For the almost 13 years I’ve lived in Gloucester, the Recycling Centre at Hempsted has been a blot on our landscape – a place where besides recycling clouds of seagulls feast on scraps among residual (i.e non recyclable) waste that has grown into a hillside of pollution. And we residents have all paid a landfill tax (fine) of up to £10 million a year for this ungainly horror. No wonder I, and many others, have called it the Tip.
The Hempsted Tip as it was
But it was necessary to have a Tip until other ways to deal with residual waste were identified, planned, approved and put in place. Which they now have, at the Javelin Park Waste to Energy plant – which will turn the residual waste into enough energy to heat 20,000 homes, while cutting emissions by a net 26,500 tonnes each year and no landfill fine.

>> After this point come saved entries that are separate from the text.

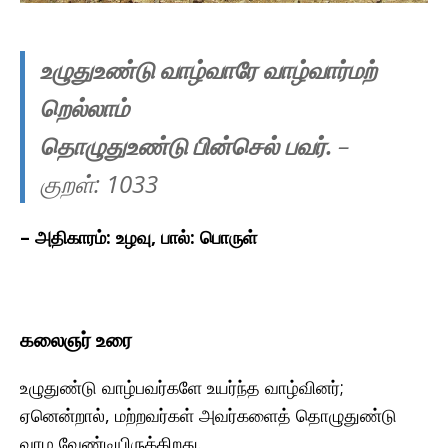
உழுதுஉண்டு வாழ்வாரே வாழ்வார்மற்
றெல்லாம்
தொழுதுஉண்டு பின்செல் பவர்.
–
குறள்: 1033
– அதிகாரம்: உழவு, பால்: பொருள்
கலைஞர் உரை
உழுதுண்டு வாழ்பவர்களே உயர்ந்த வாழ்வினர்;
ஏனென்றால், மற்றவர்கள் அவர்களைத் தொழுதுண்டு
வாழ வேண்டியிருக்கிறது.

In a future e news I look forward to seeing the plant in action and sharing more news on that with you. But what about the Tip?

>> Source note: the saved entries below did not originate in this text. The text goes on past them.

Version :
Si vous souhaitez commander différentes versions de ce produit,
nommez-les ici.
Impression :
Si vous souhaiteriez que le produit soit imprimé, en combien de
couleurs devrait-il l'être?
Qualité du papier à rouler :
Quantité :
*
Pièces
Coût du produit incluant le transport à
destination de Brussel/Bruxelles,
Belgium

The good news is, it's no longer a Tip: it is a Recycling Centre pure and simple, closed to residual waste, for residents to deposit eg green waste/white goods and many recyclables.The immediate benefit is land will be all grassed over, with no more clouds of seagulls hovering over the site. But the future of the Enovert owned 360-acre site is much more exciting.
The business will start to plant thousands of trees in September, some of which in due course could be for biogas. Enovert will also consider a large solar farm to help source a large amount of new green energy for Gloucester, connected to the Grid through existing pipelines, which I hope will be of interest to our largest public sector employers in particular. Then there is the possibility of a biodiversity park with the right partner – which would also be a great educational tool for schools.

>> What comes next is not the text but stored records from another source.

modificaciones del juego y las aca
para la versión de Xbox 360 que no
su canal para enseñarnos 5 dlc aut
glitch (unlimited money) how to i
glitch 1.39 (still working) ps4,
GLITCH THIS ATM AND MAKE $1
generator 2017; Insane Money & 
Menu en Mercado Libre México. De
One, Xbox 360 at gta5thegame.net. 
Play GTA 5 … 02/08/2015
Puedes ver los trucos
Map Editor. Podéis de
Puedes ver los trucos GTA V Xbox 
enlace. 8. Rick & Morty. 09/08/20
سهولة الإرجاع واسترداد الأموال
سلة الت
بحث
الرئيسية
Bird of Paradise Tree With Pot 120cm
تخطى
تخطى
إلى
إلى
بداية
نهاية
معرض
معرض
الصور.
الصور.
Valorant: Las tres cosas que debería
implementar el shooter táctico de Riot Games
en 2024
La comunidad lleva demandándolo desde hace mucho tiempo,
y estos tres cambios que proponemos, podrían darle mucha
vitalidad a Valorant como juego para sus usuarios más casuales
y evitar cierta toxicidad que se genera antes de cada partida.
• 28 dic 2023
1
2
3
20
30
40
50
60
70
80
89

I’ve always believed that closing the Tip was an important strategic goal for our city – releasing almost all the 360 acres for green energy and biodiversity, and perhaps a viewing point on top of the hill which Severn Way walkers could access. The views are amazing.
The entire 360 acre site: River Severn and Severn Way (left), recycling centre (in the middle): Gloucester City (top right)
Recycling will of course continue but the goal of a Greener Gloucester for residents, with green energy opportunities for our city and a biodiversity park is a real one, and something I will do all I can to help bring about. As Roger Mortlock CEO of the Glos Wildlife Trust said when I outlined the potential to him “this would make a significant contribution to Gloucester for all of us who want to see more, not fewer, green spaces that benefit both people and nature".